Eğri ağaca yayım, her gördüğüne dayım deme
Hayatta her gördüğün insana dost olarak bakılmamalıdır. Güler yüzlü davranan nice insanların, menfaatlerine zararı dokunda dostluklarını bırakıverdiklerine her an rastlanır.
Güvenme dayına, ekmek al yanına
Hayat akışı içinde insan türlü olaylarla karşılaşır, güzelliklerin yanı sıra sıkıntılı, zorlu günleri de olur. Dost sandığı birtakım kimseler, çıkarları söz konusu olduğunda o kişiyi kolaylıkla yarı yolda bırakabilirler. Bu bakımdan herkesi dost sanmamalı, yaşanabilecek her sıkıntılı durum için önlemler daha önceden alınmalıdır.
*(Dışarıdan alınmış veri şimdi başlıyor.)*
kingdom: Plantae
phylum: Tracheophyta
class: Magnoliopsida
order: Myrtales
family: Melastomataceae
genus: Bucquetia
Amcamla dayım, herkesten aldım payım
Bir işe girişirken çevremizdeki en yakın kişilere bile güvenmemeli, kimseden yardım beklememeliyiz. Her şeyi kendi gücümüze göre planlayıp hareket etmeliyiz. Kişiye en yakın akrabalarının bile yardım etmediği yaşanılan örneklerle anlaşılmıştır.
Emmim, dayım kesem; elimi soksam yesem
Kişi, yaşamını kendi kazancıyla sürdürmelidir. Kişinin, başkalarından yardım beklemesi, onlardan gelen yardımlarla yaşamaya çalışması doğru değildir.